**What is needed:**
Would you please retype, exactly, the lines of the listing below between the line with "X28226000Y-96036000D01*" and the line with "X28226000Y-98036000D01*", inclusive?
-- Data follows --
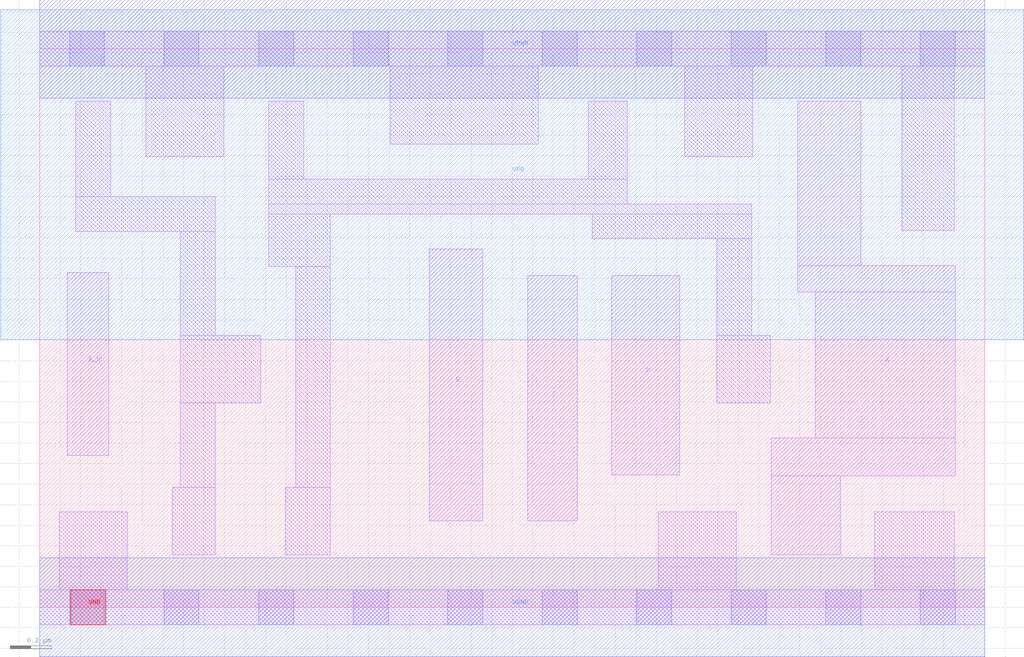
<source format=lef>
# Copyright 2020 The SkyWater PDK Authors
#
# Licensed under the Apache License, Version 2.0 (the "License");
# you may not use this file except in compliance with the License.
# You may obtain a copy of the License at
#
#     https://www.apache.org/licenses/LICENSE-2.0
#
# Unless required by applicable law or agreed to in writing, software
# distributed under the License is distributed on an "AS IS" BASIS,
# WITHOUT WARRANTIES OR CONDITIONS OF ANY KIND, either express or implied.
# See the License for the specific language governing permissions and
# limitations under the License.
#
# SPDX-License-Identifier: Apache-2.0

VERSION 5.7 ;
  NOWIREEXTENSIONATPIN ON ;
  DIVIDERCHAR "/" ;
  BUSBITCHARS "[]" ;
PROPERTYDEFINITIONS
  MACRO maskLayoutSubType STRING ;
  MACRO prCellType STRING ;
  MACRO originalViewName STRING ;
END PROPERTYDEFINITIONS
MACRO sky130_fd_sc_hdll__and4b_2
  CLASS CORE ;
  FOREIGN sky130_fd_sc_hdll__and4b_2 ;
  ORIGIN  0.000000  0.000000 ;
  SIZE  4.600000 BY  2.720000 ;
  SYMMETRY X Y R90 ;
  SITE unithd ;
  PIN A_N
    ANTENNAGATEAREA  0.138600 ;
    DIRECTION INPUT ;
    USE SIGNAL ;
    PORT
      LAYER li1 ;
        RECT 0.135000 0.740000 0.335000 1.630000 ;
    END
  END A_N
  PIN B
    ANTENNAGATEAREA  0.138600 ;
    DIRECTION INPUT ;
    USE SIGNAL ;
    PORT
      LAYER li1 ;
        RECT 1.895000 0.420000 2.155000 1.745000 ;
    END
  END B
  PIN C
    ANTENNAGATEAREA  0.138600 ;
    DIRECTION INPUT ;
    USE SIGNAL ;
    PORT
      LAYER li1 ;
        RECT 2.375000 0.420000 2.615000 1.615000 ;
    END
  END C
  PIN D
    ANTENNAGATEAREA  0.138600 ;
    DIRECTION INPUT ;
    USE SIGNAL ;
    PORT
      LAYER li1 ;
        RECT 2.785000 0.645000 3.115000 1.615000 ;
    END
  END D
  PIN VGND
    ANTENNADIFFAREA  0.539650 ;
    DIRECTION INOUT ;
    USE SIGNAL ;
    PORT
      LAYER met1 ;
        RECT 0.000000 -0.240000 4.600000 0.240000 ;
    END
  END VGND
  PIN VNB
    PORT
      LAYER pwell ;
        RECT 0.150000 -0.085000 0.320000 0.085000 ;
    END
  END VNB
  PIN VPB
    PORT
      LAYER nwell ;
        RECT -0.190000 1.305000 4.790000 2.910000 ;
    END
  END VPB
  PIN VPWR
    ANTENNADIFFAREA  0.856300 ;
    DIRECTION INOUT ;
    USE SIGNAL ;
    PORT
      LAYER met1 ;
        RECT 0.000000 2.480000 4.600000 2.960000 ;
    END
  END VPWR
  PIN X
    ANTENNADIFFAREA  0.555750 ;
    DIRECTION OUTPUT ;
    USE SIGNAL ;
    PORT
      LAYER li1 ;
        RECT 3.560000 0.255000 3.895000 0.640000 ;
        RECT 3.560000 0.640000 4.455000 0.825000 ;
        RECT 3.690000 1.535000 4.455000 1.665000 ;
        RECT 3.690000 1.665000 3.995000 2.465000 ;
        RECT 3.775000 0.825000 4.455000 1.535000 ;
    END
  END X
  OBS
    LAYER li1 ;
      RECT 0.000000 -0.085000 4.600000 0.085000 ;
      RECT 0.000000  2.635000 4.600000 2.805000 ;
      RECT 0.095000  0.085000 0.425000 0.465000 ;
      RECT 0.175000  1.830000 0.855000 2.000000 ;
      RECT 0.175000  2.000000 0.345000 2.465000 ;
      RECT 0.515000  2.195000 0.895000 2.635000 ;
      RECT 0.645000  0.255000 0.855000 0.585000 ;
      RECT 0.685000  0.585000 0.855000 0.995000 ;
      RECT 0.685000  0.995000 1.075000 1.325000 ;
      RECT 0.685000  1.325000 0.855000 1.830000 ;
      RECT 1.115000  1.660000 1.415000 1.915000 ;
      RECT 1.115000  1.915000 3.465000 1.965000 ;
      RECT 1.115000  1.965000 2.860000 2.085000 ;
      RECT 1.115000  2.085000 1.285000 2.465000 ;
      RECT 1.195000  0.255000 1.415000 0.585000 ;
      RECT 1.245000  0.585000 1.415000 1.660000 ;
      RECT 1.705000  2.255000 2.425000 2.635000 ;
      RECT 2.670000  2.085000 2.860000 2.465000 ;
      RECT 2.690000  1.795000 3.465000 1.915000 ;
      RECT 3.010000  0.085000 3.390000 0.465000 ;
      RECT 3.140000  2.195000 3.470000 2.635000 ;
      RECT 3.295000  0.995000 3.555000 1.325000 ;
      RECT 3.295000  1.325000 3.465000 1.795000 ;
      RECT 4.065000  0.085000 4.450000 0.465000 ;
      RECT 4.195000  1.835000 4.450000 2.635000 ;
    LAYER mcon ;
      RECT 0.145000 -0.085000 0.315000 0.085000 ;
      RECT 0.145000  2.635000 0.315000 2.805000 ;
      RECT 0.605000 -0.085000 0.775000 0.085000 ;
      RECT 0.605000  2.635000 0.775000 2.805000 ;
      RECT 1.065000 -0.085000 1.235000 0.085000 ;
      RECT 1.065000  2.635000 1.235000 2.805000 ;
      RECT 1.525000 -0.085000 1.695000 0.085000 ;
      RECT 1.525000  2.635000 1.695000 2.805000 ;
      RECT 1.985000 -0.085000 2.155000 0.085000 ;
      RECT 1.985000  2.635000 2.155000 2.805000 ;
      RECT 2.445000 -0.085000 2.615000 0.085000 ;
      RECT 2.445000  2.635000 2.615000 2.805000 ;
      RECT 2.905000 -0.085000 3.075000 0.085000 ;
      RECT 2.905000  2.635000 3.075000 2.805000 ;
      RECT 3.365000 -0.085000 3.535000 0.085000 ;
      RECT 3.365000  2.635000 3.535000 2.805000 ;
      RECT 3.825000 -0.085000 3.995000 0.085000 ;
      RECT 3.825000  2.635000 3.995000 2.805000 ;
      RECT 4.285000 -0.085000 4.455000 0.085000 ;
      RECT 4.285000  2.635000 4.455000 2.805000 ;
  END
  PROPERTY maskLayoutSubType "abstract" ;
  PROPERTY prCellType "standard" ;
  PROPERTY originalViewName "layout" ;
END sky130_fd_sc_hdll__and4b_2
END LIBRARY

</source>
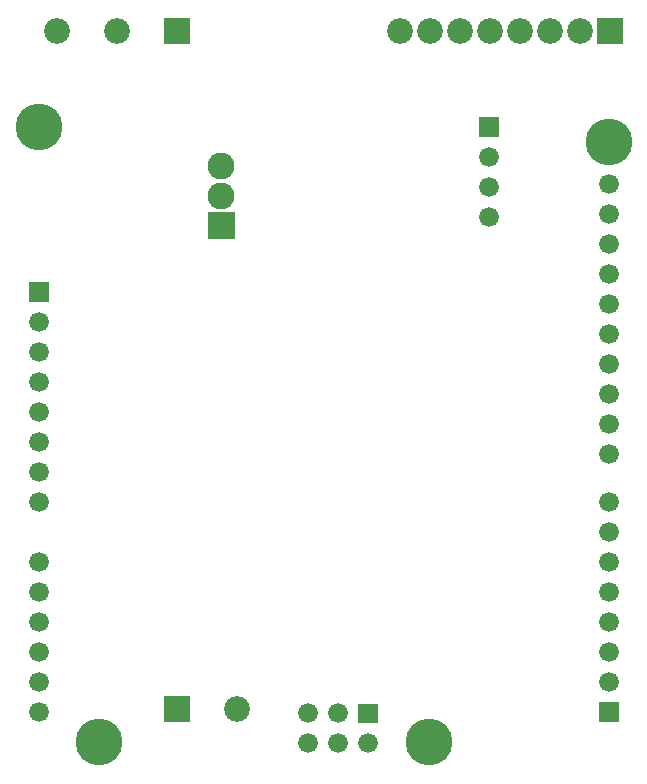
<source format=gbr>
G04 start of page 7 for group -4062 idx -4062 *
G04 Title: (unknown), soldermask *
G04 Creator: pcb 4.0.2 *
G04 CreationDate: Sat May 14 18:12:11 2022 UTC *
G04 For: railfan *
G04 Format: Gerber/RS-274X *
G04 PCB-Dimensions (mil): 3110.00 2710.00 *
G04 PCB-Coordinate-Origin: lower left *
%MOIN*%
%FSLAX25Y25*%
%LNBOTTOMMASK*%
%ADD53C,0.0900*%
%ADD52C,0.0860*%
%ADD51C,0.1560*%
%ADD50C,0.0660*%
%ADD49C,0.0001*%
G54D49*G36*
X197200Y23800D02*Y17200D01*
X203800D01*
Y23800D01*
X197200D01*
G37*
G54D50*X200500Y30500D03*
Y40500D03*
Y50500D03*
Y60500D03*
Y70500D03*
G54D51*X140500Y10500D03*
G54D50*X120300Y10000D03*
X110300D03*
X100300D03*
G54D49*G36*
X117000Y23300D02*Y16700D01*
X123600D01*
Y23300D01*
X117000D01*
G37*
G54D50*X110300Y20000D03*
X100300D03*
G54D49*G36*
X52200Y25800D02*Y17200D01*
X60800D01*
Y25800D01*
X52200D01*
G37*
G54D52*X76500Y21500D03*
G54D50*X10500Y130500D03*
Y120500D03*
Y110500D03*
Y100500D03*
G54D49*G36*
X7200Y163800D02*Y157200D01*
X13800D01*
Y163800D01*
X7200D01*
G37*
G54D50*X10500Y150500D03*
Y140500D03*
G54D51*Y215500D03*
G54D52*X16500Y247500D03*
G54D50*X10500Y90500D03*
Y70500D03*
Y60500D03*
Y50500D03*
Y40500D03*
Y30500D03*
Y20500D03*
G54D51*X30500Y10500D03*
G54D50*X200500Y80500D03*
Y90500D03*
Y106500D03*
Y116500D03*
Y126500D03*
Y136500D03*
Y146500D03*
Y156500D03*
Y166500D03*
Y176500D03*
Y186500D03*
Y196500D03*
G54D51*Y210500D03*
G54D49*G36*
X157200Y218800D02*Y212200D01*
X163800D01*
Y218800D01*
X157200D01*
G37*
G54D50*X160500Y205500D03*
Y195500D03*
G54D49*G36*
X196700Y251800D02*Y243200D01*
X205300D01*
Y251800D01*
X196700D01*
G37*
G54D52*X191000Y247500D03*
X181000D03*
X171000D03*
G54D50*X160500Y185500D03*
G54D52*X161000Y247500D03*
X151000D03*
X141000D03*
X131000D03*
G54D49*G36*
X52200Y251800D02*Y243200D01*
X60800D01*
Y251800D01*
X52200D01*
G37*
G54D52*X36500Y247500D03*
G54D53*X71373Y202627D03*
Y192627D03*
G54D49*G36*
X66873Y187127D02*Y178127D01*
X75873D01*
Y187127D01*
X66873D01*
G37*
M02*

</source>
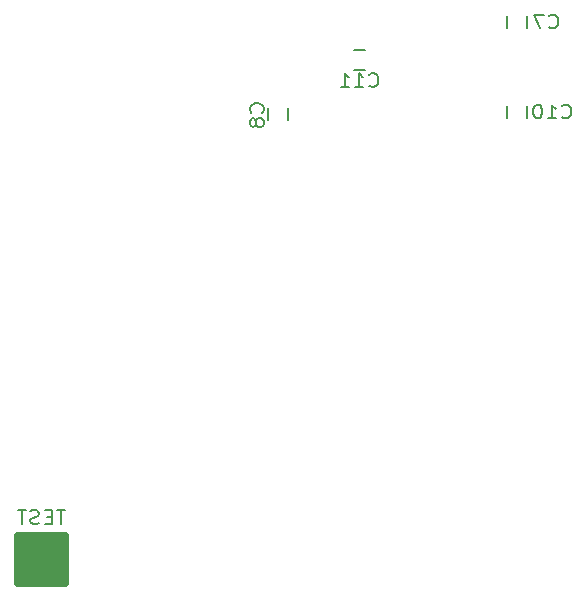
<source format=gbr>
G04 #@! TF.FileFunction,Legend,Bot*
%FSLAX46Y46*%
G04 Gerber Fmt 4.6, Leading zero omitted, Abs format (unit mm)*
G04 Created by KiCad (PCBNEW (after 2015-mar-04 BZR unknown)-product) date 3/3/2017 1:47:36 PM*
%MOMM*%
G01*
G04 APERTURE LIST*
%ADD10C,0.100000*%
%ADD11C,0.150000*%
%ADD12C,0.650000*%
%ADD13C,0.190500*%
G04 APERTURE END LIST*
D10*
D11*
X51142000Y-59317000D02*
X51142000Y-60317000D01*
X49442000Y-60317000D02*
X49442000Y-59317000D01*
X57650000Y-56095000D02*
X56650000Y-56095000D01*
X56650000Y-54395000D02*
X57650000Y-54395000D01*
X69635000Y-52570000D02*
X69635000Y-51570000D01*
X71335000Y-51570000D02*
X71335000Y-52570000D01*
X71335000Y-59190000D02*
X71335000Y-60190000D01*
X69635000Y-60190000D02*
X69635000Y-59190000D01*
D12*
X28226000Y-95536000D02*
X32226000Y-95536000D01*
X32226000Y-95536000D02*
X32226000Y-99536000D01*
X32226000Y-99536000D02*
X28226000Y-99536000D01*
X28226000Y-99536000D02*
X28226000Y-95536000D01*
X28226000Y-95536000D02*
X28226000Y-96036000D01*
X28226000Y-96036000D02*
X32226000Y-96036000D01*
X32226000Y-96036000D02*
X32226000Y-96536000D01*
X32226000Y-96536000D02*
X28226000Y-96536000D01*
X28226000Y-96536000D02*
X28226000Y-97036000D01*
X28226000Y-97036000D02*
X32226000Y-97036000D01*
X32226000Y-97036000D02*
X32226000Y-97536000D01*
X32226000Y-97536000D02*
X28226000Y-97536000D01*
X28226000Y-97536000D02*
X28226000Y-98036000D01*
X28226000Y-98036000D02*
X31726000Y-98036000D01*
X31726000Y-98036000D02*
X32226000Y-98036000D01*
X32226000Y-98036000D02*
X32226000Y-98536000D01*
X32226000Y-98536000D02*
X28226000Y-98536000D01*
X28226000Y-98536000D02*
X28226000Y-99036000D01*
X28226000Y-99036000D02*
X32226000Y-99036000D01*
D13*
X48922214Y-59732333D02*
X48976643Y-59671857D01*
X49031071Y-59490428D01*
X49031071Y-59369476D01*
X48976643Y-59188048D01*
X48867786Y-59067095D01*
X48758929Y-59006619D01*
X48541214Y-58946143D01*
X48377929Y-58946143D01*
X48160214Y-59006619D01*
X48051357Y-59067095D01*
X47942500Y-59188048D01*
X47888071Y-59369476D01*
X47888071Y-59490428D01*
X47942500Y-59671857D01*
X47996929Y-59732333D01*
X48377929Y-60458048D02*
X48323500Y-60337095D01*
X48269071Y-60276619D01*
X48160214Y-60216143D01*
X48105786Y-60216143D01*
X47996929Y-60276619D01*
X47942500Y-60337095D01*
X47888071Y-60458048D01*
X47888071Y-60699952D01*
X47942500Y-60820905D01*
X47996929Y-60881381D01*
X48105786Y-60941857D01*
X48160214Y-60941857D01*
X48269071Y-60881381D01*
X48323500Y-60820905D01*
X48377929Y-60699952D01*
X48377929Y-60458048D01*
X48432357Y-60337095D01*
X48486786Y-60276619D01*
X48595643Y-60216143D01*
X48813357Y-60216143D01*
X48922214Y-60276619D01*
X48976643Y-60337095D01*
X49031071Y-60458048D01*
X49031071Y-60699952D01*
X48976643Y-60820905D01*
X48922214Y-60881381D01*
X48813357Y-60941857D01*
X48595643Y-60941857D01*
X48486786Y-60881381D01*
X48432357Y-60820905D01*
X48377929Y-60699952D01*
X57966429Y-57431214D02*
X58026905Y-57485643D01*
X58208334Y-57540071D01*
X58329286Y-57540071D01*
X58510714Y-57485643D01*
X58631667Y-57376786D01*
X58692143Y-57267929D01*
X58752619Y-57050214D01*
X58752619Y-56886929D01*
X58692143Y-56669214D01*
X58631667Y-56560357D01*
X58510714Y-56451500D01*
X58329286Y-56397071D01*
X58208334Y-56397071D01*
X58026905Y-56451500D01*
X57966429Y-56505929D01*
X56756905Y-57540071D02*
X57482619Y-57540071D01*
X57119762Y-57540071D02*
X57119762Y-56397071D01*
X57240714Y-56560357D01*
X57361667Y-56669214D01*
X57482619Y-56723643D01*
X55547381Y-57540071D02*
X56273095Y-57540071D01*
X55910238Y-57540071D02*
X55910238Y-56397071D01*
X56031190Y-56560357D01*
X56152143Y-56669214D01*
X56273095Y-56723643D01*
X73196667Y-52478214D02*
X73257143Y-52532643D01*
X73438572Y-52587071D01*
X73559524Y-52587071D01*
X73740952Y-52532643D01*
X73861905Y-52423786D01*
X73922381Y-52314929D01*
X73982857Y-52097214D01*
X73982857Y-51933929D01*
X73922381Y-51716214D01*
X73861905Y-51607357D01*
X73740952Y-51498500D01*
X73559524Y-51444071D01*
X73438572Y-51444071D01*
X73257143Y-51498500D01*
X73196667Y-51552929D01*
X72773333Y-51444071D02*
X71926667Y-51444071D01*
X72470952Y-52587071D01*
X74301429Y-60098214D02*
X74361905Y-60152643D01*
X74543334Y-60207071D01*
X74664286Y-60207071D01*
X74845714Y-60152643D01*
X74966667Y-60043786D01*
X75027143Y-59934929D01*
X75087619Y-59717214D01*
X75087619Y-59553929D01*
X75027143Y-59336214D01*
X74966667Y-59227357D01*
X74845714Y-59118500D01*
X74664286Y-59064071D01*
X74543334Y-59064071D01*
X74361905Y-59118500D01*
X74301429Y-59172929D01*
X73091905Y-60207071D02*
X73817619Y-60207071D01*
X73454762Y-60207071D02*
X73454762Y-59064071D01*
X73575714Y-59227357D01*
X73696667Y-59336214D01*
X73817619Y-59390643D01*
X72305714Y-59064071D02*
X72184762Y-59064071D01*
X72063810Y-59118500D01*
X72003333Y-59172929D01*
X71942857Y-59281786D01*
X71882381Y-59499500D01*
X71882381Y-59771643D01*
X71942857Y-59989357D01*
X72003333Y-60098214D01*
X72063810Y-60152643D01*
X72184762Y-60207071D01*
X72305714Y-60207071D01*
X72426667Y-60152643D01*
X72487143Y-60098214D01*
X72547619Y-59989357D01*
X72608095Y-59771643D01*
X72608095Y-59499500D01*
X72547619Y-59281786D01*
X72487143Y-59172929D01*
X72426667Y-59118500D01*
X72305714Y-59064071D01*
X32251953Y-93410071D02*
X31526238Y-93410071D01*
X31889095Y-94553071D02*
X31889095Y-93410071D01*
X31102905Y-93954357D02*
X30679572Y-93954357D01*
X30498143Y-94553071D02*
X31102905Y-94553071D01*
X31102905Y-93410071D01*
X30498143Y-93410071D01*
X30014333Y-94498643D02*
X29832905Y-94553071D01*
X29530524Y-94553071D01*
X29409571Y-94498643D01*
X29349095Y-94444214D01*
X29288619Y-94335357D01*
X29288619Y-94226500D01*
X29349095Y-94117643D01*
X29409571Y-94063214D01*
X29530524Y-94008786D01*
X29772428Y-93954357D01*
X29893381Y-93899929D01*
X29953857Y-93845500D01*
X30014333Y-93736643D01*
X30014333Y-93627786D01*
X29953857Y-93518929D01*
X29893381Y-93464500D01*
X29772428Y-93410071D01*
X29470048Y-93410071D01*
X29288619Y-93464500D01*
X28925762Y-93410071D02*
X28200047Y-93410071D01*
X28562904Y-94553071D02*
X28562904Y-93410071D01*
M02*

</source>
-- Data concluded --
**Result for this task:**
X28226000Y-96036000D01*
X28226000Y-96036000D02*
X32226000Y-96036000D01*
X32226000Y-96036000D02*
X32226000Y-96536000D01*
X32226000Y-96536000D02*
X28226000Y-96536000D01*
X28226000Y-96536000D02*
X28226000Y-97036000D01*
X28226000Y-97036000D02*
X32226000Y-97036000D01*
X32226000Y-97036000D02*
X32226000Y-97536000D01*
X32226000Y-97536000D02*
X28226000Y-97536000D01*
X28226000Y-97536000D02*
X28226000Y-98036000D01*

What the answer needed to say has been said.